Strokes are known to occur in 5-10% of sickle cell patients by 20 years of age and if untreated, >50% have recurrence.  This has led to transfusion programs.  The ‘Stroke with Transfusions Changing to Hydrdoxyurea’ (SWiTCH) study is a multi-center randomized trial trying to determine how current treatment (transfusions and chelation) compares with hydroxyurea/phlebotomy for preventing stroke and managing iron overload.  As part of this study, a baseline assessment with ultrasound showed widespread problems -despite an average of 7 years of transfusions.  In this cohort of 149 patients, the following findings were identified:

  • Spleen volumes were increased in more than 1/3rd of patients leading to hypersplenism (low platelet counts). 12 subjects had nonvisible spleens due to autoinfarction.
  • Nephromegaly was present.  This finding is known to occur with sickle cell disease and is a marker of glomerular hyperfiltration.
  • Hepatobiliary disease was nearly ubiquitous.  37 of 148 had previous cholecytectomy; of the remaining, 46 of 111 (41%) had gallstones and 14% had gallbladder sludge.  Liver lengths were significantly longer as well.

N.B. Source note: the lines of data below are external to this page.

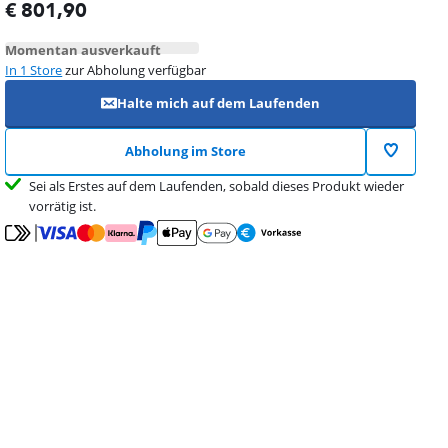
wird in neuem Tab geöffnet
€
801,90
Momentan ausverkauft
In 1 Store
zur Abholung verfügbar
Halte mich auf dem Laufenden
Abholung im Store
Sei als Erstes auf dem Laufenden, sobald dieses Produkt wieder
vorrätig ist.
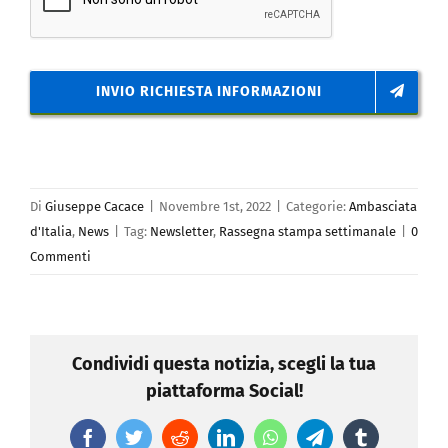
INVIO RICHIESTA INFORMAZIONI
Di
Giuseppe Cacace
|
Novembre 1st, 2022
|
Categorie:
Ambasciata
d'Italia
,
News
|
Tag:
Newsletter
,
Rassegna stampa settimanale
|
0
Commenti
Condividi questa notizia, scegli la tua
piattaforma Social!
Facebook
Twitter
Reddit
LinkedIn
WhatsApp
Telegram
Tumblr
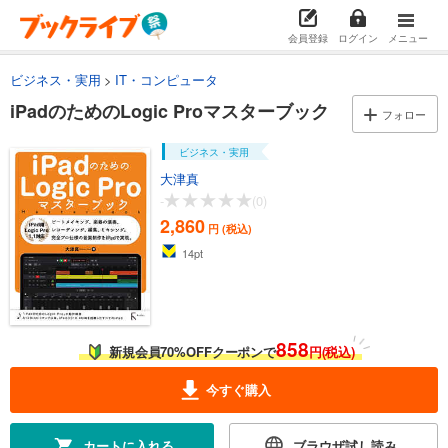
会員登録
ログイン
メニュー
ビジネス・実用
IT・コンピュータ
iPadのためのLogic Proマスターブック
フォロー
ビジネス・実用
大津真
-
(0)
2,860
円 (税込)
14
pt
858
新規会員70%OFFクーポンで
円(税込)
今すぐ購入
カートに入れる
ブラウザ試し読み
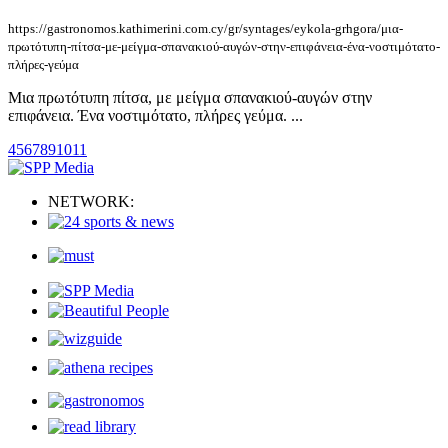
https://gastronomos.kathimerini.com.cy/gr/syntages/eykola-grhgora/μια-
πρωτότυπη-πίτσα-με-μείγμα-σπανακιού-αυγών-στην-επιφάνεια-ένα-νοστιμότατο-
πλήρες-γεύμα
Μια πρωτότυπη πίτσα, με μείγμα σπανακιού-αυγών στην
επιφάνεια. Ένα νοστιμότατο, πλήρες γεύμα. ...
4
5
6
7
8
9
10
11
NETWORK:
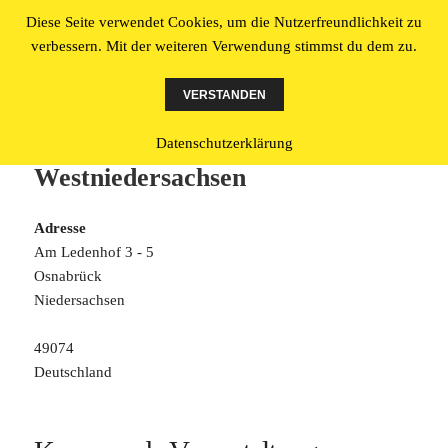
Diese Seite verwendet Cookies, um die Nutzerfreundlichkeit zu
Literatur made in Osnabrück
verbessern. Mit der weiteren Verwendung stimmst du dem zu.
MENÜ
UND
VERSTANDEN
WIDGETS
Ledenhof – Literaturbüro
Datenschutzerklärung
Westniedersachsen
Adresse
Am Ledenhof 3 - 5
Osnabrück
Niedersachsen
49074
Deutschland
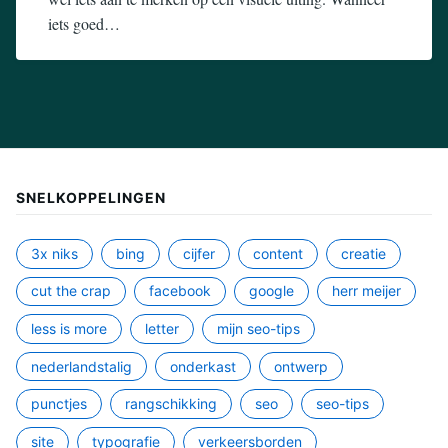
iets goed…
1
admin
januari
2020
SNELKOPPELINGEN
3x niks
bing
cijfer
content
creatie
cut the crap
facebook
google
herr meijer
less is more
letter
mijn seo-tips
nederlandstalig
onderkast
ontwerp
punctjes
rangschikking
seo
seo-tips
site
typografie
verkeersborden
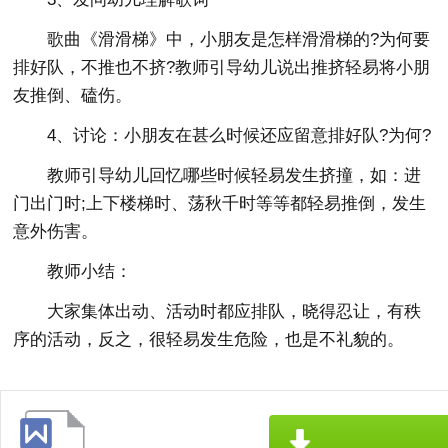
歌曲《滑滑梯》中，小朋友是怎样滑滑梯的?为何要
排好队，不推也不挤?教师引导幼儿说出推挤轻易将小朋
友推倒、磕伤。
4、讨论：小朋友在甚么时候还应留意排好队?为何?
教师引导幼儿回忆哪些时候轻易发生挤撞，如：进
门出门时;上下楼梯时、荡秋千时等等都轻易推倒，发生
意外伤害。
教师小结：
大家集体出动、活动时都应排队，晓得忍让，有秩
序的活动，反之，很轻易发生危险，也是不礼貌的。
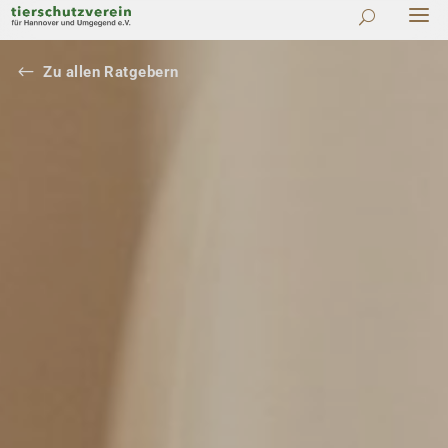
#
Zu allen Ratgebern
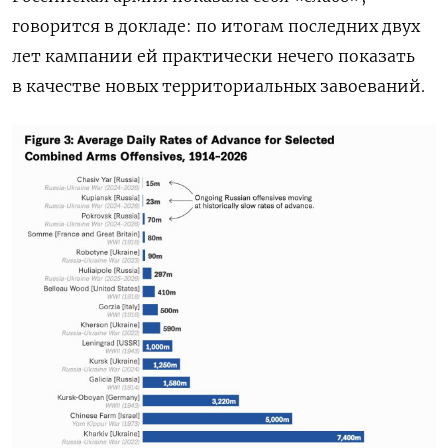
говорится в докладе: по итогам последних двух
лет кампании ей практически нечего показать
в качестве новых территориальных завоеваний.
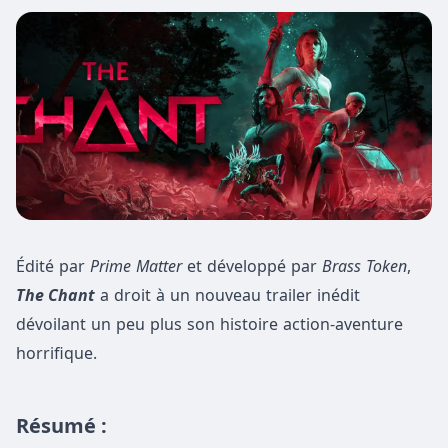
Édité par
Prime Matter
et développé par
Brass Token
,
The Chant
a droit à un nouveau trailer inédit
dévoilant un peu plus son histoire action-aventure
horrifique.
Résumé :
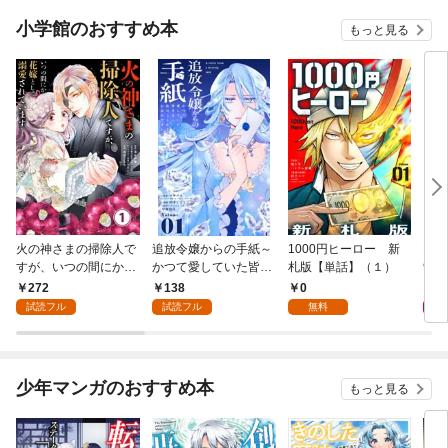
小学館のおすすめ本
もっと見る
火の神さまの掃除人で
追放令嬢からの手紙～
1000円ヒーロー 新
DIM
すが、いつの間にか花
かつて愛していた皆さ
札版【単話】（１）
9.
嫁として溺愛されてい
まへ 私のことなどお忘
272
138
0
8
ます【単話】（１）
れですか？～【単話】
試読フル
試読フル
無料
（１）
少年マンガのおすすめ本
もっと見る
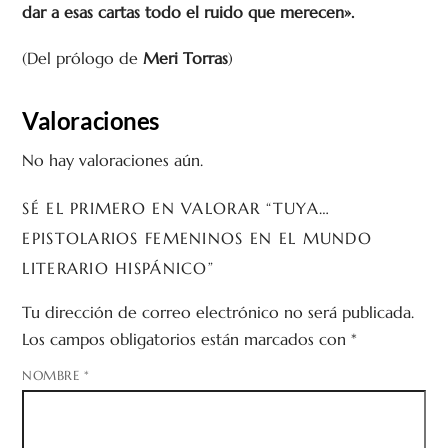
dar a esas cartas todo el ruido que merecen».
(Del prólogo de
Meri Torras
)
Valoraciones
No hay valoraciones aún.
SÉ EL PRIMERO EN VALORAR “TUYA…
EPISTOLARIOS FEMENINOS EN EL MUNDO
LITERARIO HISPÁNICO”
Tu dirección de correo electrónico no será publicada.
Los campos obligatorios están marcados con
*
NOMBRE
*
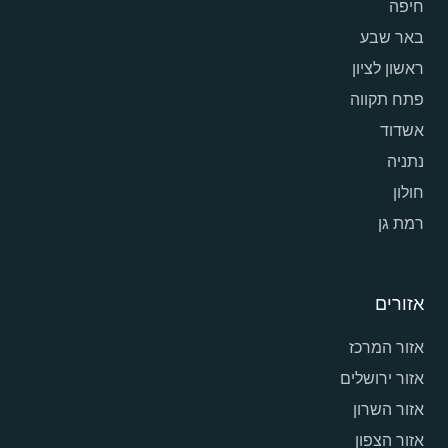
חיפה
באר שבע
ראשון לציון
פתח תקווה
אשדוד
נתניה
חולון
רמת גן
אזורים
אזור המרכז
אזור ירושלים
אזור השרון
אזור הצפון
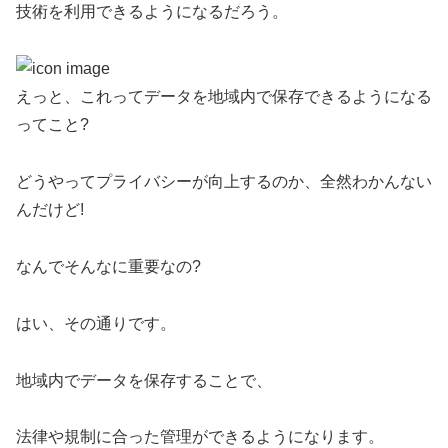
技術を利用できるようになるだろう。
えっと、これってデータを地域内で保存できるようになる
ってこと?
どうやってプライバシーが向上するのか、全然わかんない
んだけど!
なんでそんなに重要なの?
はい、その通りです。
地域内でデータを保存することで、
法律や規制に合った管理ができるようになります。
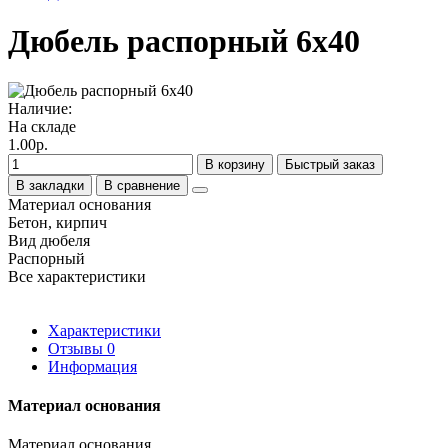
Дюбель распорный 6х40
Наличие:
На складе
1.00р.
В корзину
Быстрый заказ
В закладки
В сравнение
Материал основания
Бетон, кирпич
Вид дюбеля
Распорный
Все характеристики
Характеристики
Отзывы
0
Информация
Материал основания
Материал основания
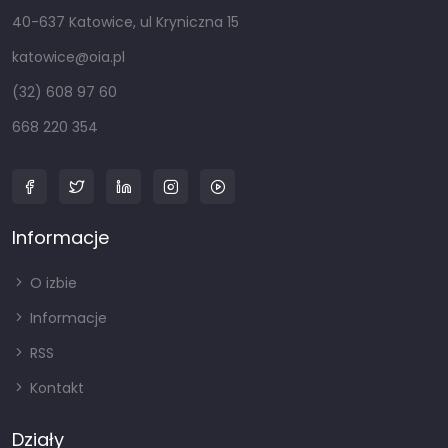
40-637 Katowice, ul Kryniczna 15
katowice@oia.pl
(32) 608 97 60
668 220 354
Informacje
O izbie
Informacje
RSS
Kontakt
Działy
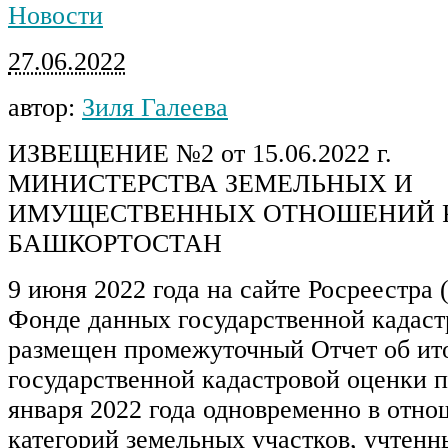
Новости
27.06.2022
автор:
Зиля Галеева
ИЗВЕЩЕНИЕ №2 от 15.06.2022 г.
МИНИСТЕРСТВА ЗЕМЕЛЬНЫХ И
ИМУЩЕСТВЕННЫХ ОТНОШЕНИЙ 
БАШКОРТОСТАН
9 июня 2022 года на сайте Росреестра (r
Фонде данных государственной кадаст
размещен промежуточный Отчет об ит
государственной кадастровой оценки п
января 2022 года одновременно в отно
категорий земельных участков, учтенн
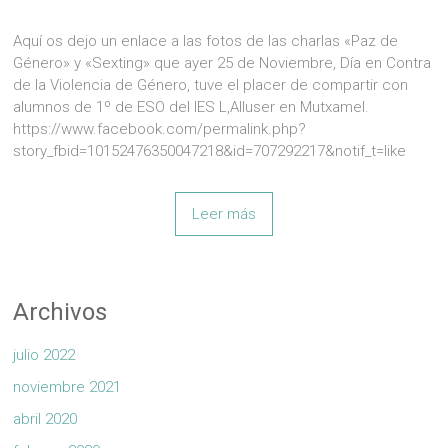
Aquí os dejo un enlace a las fotos de las charlas «Paz de
Género» y «Sexting» que ayer 25 de Noviembre, Día en Contra
de la Violencia de Género, tuve el placer de compartir con
alumnos de 1º de ESO del IES L,Alluser en Mutxamel.
https://www.facebook.com/permalink.php?
story_fbid=10152476350047218&id=707292217&notif_t=like
Leer más
Archivos
julio 2022
noviembre 2021
abril 2020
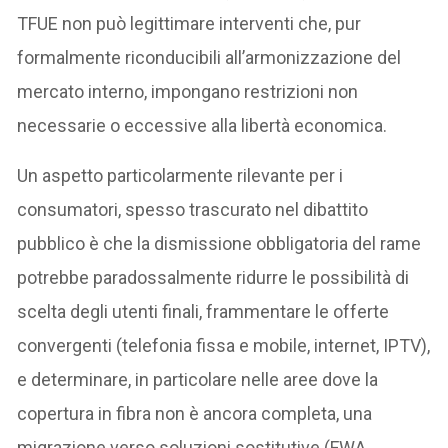
TFUE non può legittimare interventi che, pur
formalmente riconducibili all’armonizzazione del
mercato interno, impongano restrizioni non
necessarie o eccessive alla libertà economica.
Un aspetto particolarmente rilevante per i
consumatori, spesso trascurato nel dibattito
pubblico è che la dismissione obbligatoria del rame
potrebbe paradossalmente ridurre le possibilità di
scelta degli utenti finali, frammentare le offerte
convergenti (telefonia fissa e mobile, internet, IPTV),
e determinare, in particolare nelle aree dove la
copertura in fibra non è ancora completa, una
migrazione verso soluzioni sostitutive (FWA,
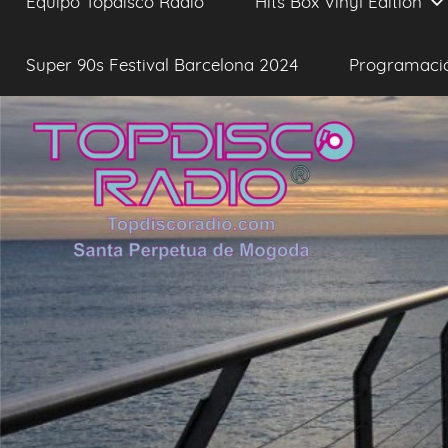
Equipo Topdisco Radio
Hits Box Vinyl Edition
Super 90s Festival Barcelona 2024
Programaci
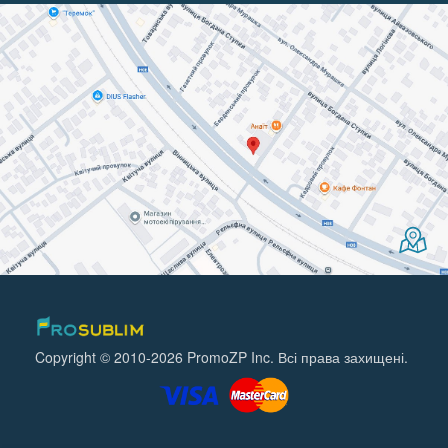
Copyright © 2010-2026 PromoZP Inc. Всі права захищені.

Conclusions: Transfusion therapy was insufficient to reverse or prevent organ damage in children with sickle cell anemia.  An important limitation– the severity of the underlying prevalence of organ dysfunction prior to initiation of transfusion therapy was not known.

Additional references:

  • -Blood 2011; 117: 772-9.  Silent cerebral infarcts occur despite regular blood transfusions.
  • -Clin Gastro & Hep 2007; 5: 1469.  Reviews types of sickle cell associated liver disease.
  • -Pediatric Hematology and Oncology.  2006 Mar;23(2): 95-102(8).  Sickle cell intrahepatic cholestasis (SCIC), which is related to intrahepatic sinusoidal RBC sickling (due to relative hypoxia) and can be associated with progressive hepatomegaly, mild transaminitis, extreme hyperbilirubinemia
  • -JPGN 2004; 39: 200.  Review of sickle cell hepatic crisis.  Cholestasis resolves over 3 months.  Acute crisis treated with hyperhydration & transfusion. Cohort of 350; 6 developed hepatic crisis.
  • -J Pediatr 2001; 139: 785-789 & 790-796.  Transfusions and hydroxyurea for SS dz.